▸ What you will do
Please copy the entropy-estimation thread starting at "I am experimenting" and ending at "takes to complete.", renaming "pseudorandom number generator" to "random bit generator" throughout.

▸ Passage provided
7
$\begingroup$

Given a set of measurements, such as $528, 412, 281, 66, 338, 249$, is it possible to compute an estimate on how much entropy each measurement provides?

Just to clarify: I seek an estimate for the amount of unpredictability to expect from a measurement, measured in bits (shannons).

I am experimenting with ways to harvest entropy (for seeding a cryptographically secure pseudorandom number generator), and one of my entropy sources provides imprecise measurements of the time a process takes to complete.

The process is the same each time, the measurement should be approximately the same each time, so variation should (by design) mainly be due to measurement error. The smallest theoretically possible measurement is $0$, the largest is unknown.

My math background is limited, so I would appreciate clear and comprehendible explanations.

$\endgroup$
13
  • $\begingroup$ Have you seen the wikipedia entries on approximate entropy and sample entropy? $\endgroup$ Nov 16, 2016 at 2:39
  • $\begingroup$ @JonWarneke Thanks, I was not aware of these approaches to entropy estimation. My data are not likely to be time series though, I assume that they can be viewed as independent measurements of the same process (with measurement error being the likely source of entropy, and the errors being uncorrelated). $\endgroup$ Nov 16, 2016 at 19:29
  • $\begingroup$ scicomp.stackexchange.com $\endgroup$
    – cactus314
    Nov 16, 2016 at 20:44
  • $\begingroup$ @cactus314, thanks for your input. It is not clear for me how the link may help. Could you please clarify? $\endgroup$ Nov 16, 2016 at 23:13
  • $\begingroup$ With 6 measurements you can build up a polynomial of the 5th degree to estimate the behaviour of what you are measures: Interpolation by Newton, Lagrange, and so on. $\endgroup$
    – user90369
    Nov 17, 2016 at 11:56

2 Answers 2

4
+50
$\begingroup$

As correctly stated in the answer by msm, the solution to this interesting problem might be considerably easier if we could deal with a large number of samples. Regardless of the use of an empirical distribution function or of a distribution directly obtained by row data, when we have a large number of samples and a pdf can be defined, we can rapidly calculate entropy using the standard formula for Shannon entropy.

▸ Extracted data entries
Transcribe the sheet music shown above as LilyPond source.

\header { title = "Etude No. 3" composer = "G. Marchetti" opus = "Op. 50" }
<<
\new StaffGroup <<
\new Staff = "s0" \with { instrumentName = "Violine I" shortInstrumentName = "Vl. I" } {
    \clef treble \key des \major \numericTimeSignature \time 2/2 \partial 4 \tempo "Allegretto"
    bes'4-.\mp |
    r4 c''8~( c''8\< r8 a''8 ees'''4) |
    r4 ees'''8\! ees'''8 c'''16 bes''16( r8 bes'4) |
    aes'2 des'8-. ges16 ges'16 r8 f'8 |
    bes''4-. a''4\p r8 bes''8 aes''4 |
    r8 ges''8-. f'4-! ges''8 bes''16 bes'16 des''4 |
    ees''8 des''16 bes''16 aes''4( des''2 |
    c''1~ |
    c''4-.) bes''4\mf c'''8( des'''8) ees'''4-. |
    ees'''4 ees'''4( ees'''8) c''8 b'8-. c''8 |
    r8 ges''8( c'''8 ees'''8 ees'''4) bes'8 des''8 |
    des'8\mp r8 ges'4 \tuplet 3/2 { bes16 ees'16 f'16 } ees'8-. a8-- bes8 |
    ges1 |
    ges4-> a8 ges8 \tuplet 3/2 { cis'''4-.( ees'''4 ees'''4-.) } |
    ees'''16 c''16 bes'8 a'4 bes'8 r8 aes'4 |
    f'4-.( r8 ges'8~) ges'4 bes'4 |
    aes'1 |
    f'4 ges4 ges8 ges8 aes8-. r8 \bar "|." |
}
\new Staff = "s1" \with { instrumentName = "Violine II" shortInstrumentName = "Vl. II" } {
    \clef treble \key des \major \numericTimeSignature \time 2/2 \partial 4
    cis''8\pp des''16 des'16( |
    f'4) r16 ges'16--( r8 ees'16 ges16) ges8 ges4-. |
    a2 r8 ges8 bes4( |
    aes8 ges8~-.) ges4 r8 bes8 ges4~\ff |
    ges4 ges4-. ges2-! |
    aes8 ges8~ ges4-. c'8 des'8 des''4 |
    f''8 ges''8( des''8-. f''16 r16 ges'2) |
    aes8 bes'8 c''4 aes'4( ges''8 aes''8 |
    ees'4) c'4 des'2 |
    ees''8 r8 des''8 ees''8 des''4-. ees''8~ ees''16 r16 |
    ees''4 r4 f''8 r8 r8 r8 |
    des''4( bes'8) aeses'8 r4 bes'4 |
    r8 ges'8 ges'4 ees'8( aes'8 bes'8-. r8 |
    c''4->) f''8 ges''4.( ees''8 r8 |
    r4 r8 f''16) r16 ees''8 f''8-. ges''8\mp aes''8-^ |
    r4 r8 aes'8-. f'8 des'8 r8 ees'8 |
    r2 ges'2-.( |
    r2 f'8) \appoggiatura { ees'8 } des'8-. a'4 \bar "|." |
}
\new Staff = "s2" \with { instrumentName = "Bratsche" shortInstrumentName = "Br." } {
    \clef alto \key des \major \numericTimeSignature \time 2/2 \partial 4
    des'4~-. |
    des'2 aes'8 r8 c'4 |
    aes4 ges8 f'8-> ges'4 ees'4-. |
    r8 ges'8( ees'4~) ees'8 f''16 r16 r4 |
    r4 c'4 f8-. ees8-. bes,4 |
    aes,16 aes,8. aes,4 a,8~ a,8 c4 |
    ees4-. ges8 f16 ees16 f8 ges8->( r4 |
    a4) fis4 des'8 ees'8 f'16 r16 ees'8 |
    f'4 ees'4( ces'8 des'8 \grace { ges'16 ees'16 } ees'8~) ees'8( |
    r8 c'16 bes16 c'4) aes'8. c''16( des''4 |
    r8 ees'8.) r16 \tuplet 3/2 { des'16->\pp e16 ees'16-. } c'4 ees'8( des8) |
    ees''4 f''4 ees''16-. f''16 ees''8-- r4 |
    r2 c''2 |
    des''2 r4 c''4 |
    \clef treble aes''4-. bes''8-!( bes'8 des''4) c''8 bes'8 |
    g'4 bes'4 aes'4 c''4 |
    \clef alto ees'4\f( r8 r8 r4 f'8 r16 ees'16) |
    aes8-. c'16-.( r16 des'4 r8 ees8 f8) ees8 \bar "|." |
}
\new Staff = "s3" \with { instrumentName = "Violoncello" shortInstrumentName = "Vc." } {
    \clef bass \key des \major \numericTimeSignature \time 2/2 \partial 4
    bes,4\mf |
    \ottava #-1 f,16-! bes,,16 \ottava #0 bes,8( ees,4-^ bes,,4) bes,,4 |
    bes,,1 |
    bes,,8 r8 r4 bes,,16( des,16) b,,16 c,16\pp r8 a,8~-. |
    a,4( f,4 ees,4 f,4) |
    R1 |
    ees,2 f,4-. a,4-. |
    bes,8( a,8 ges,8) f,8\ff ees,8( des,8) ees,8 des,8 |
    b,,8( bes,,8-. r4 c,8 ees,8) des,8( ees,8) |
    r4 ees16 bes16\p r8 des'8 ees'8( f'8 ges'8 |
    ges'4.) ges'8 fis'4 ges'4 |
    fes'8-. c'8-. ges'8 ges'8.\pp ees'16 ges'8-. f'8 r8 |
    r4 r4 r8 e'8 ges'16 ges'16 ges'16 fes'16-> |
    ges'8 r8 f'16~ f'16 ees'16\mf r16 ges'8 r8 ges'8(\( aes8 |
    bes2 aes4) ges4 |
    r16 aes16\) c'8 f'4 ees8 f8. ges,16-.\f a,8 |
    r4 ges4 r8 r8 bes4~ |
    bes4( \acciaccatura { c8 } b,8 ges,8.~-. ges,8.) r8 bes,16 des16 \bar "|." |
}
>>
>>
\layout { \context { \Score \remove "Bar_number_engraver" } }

▸ Solution to the exercise
I am experimenting with ways to harvest entropy (for seeding a cryptographically secure random bit generator), and one of my entropy sources provides imprecise measurements of the time a process takes to complete.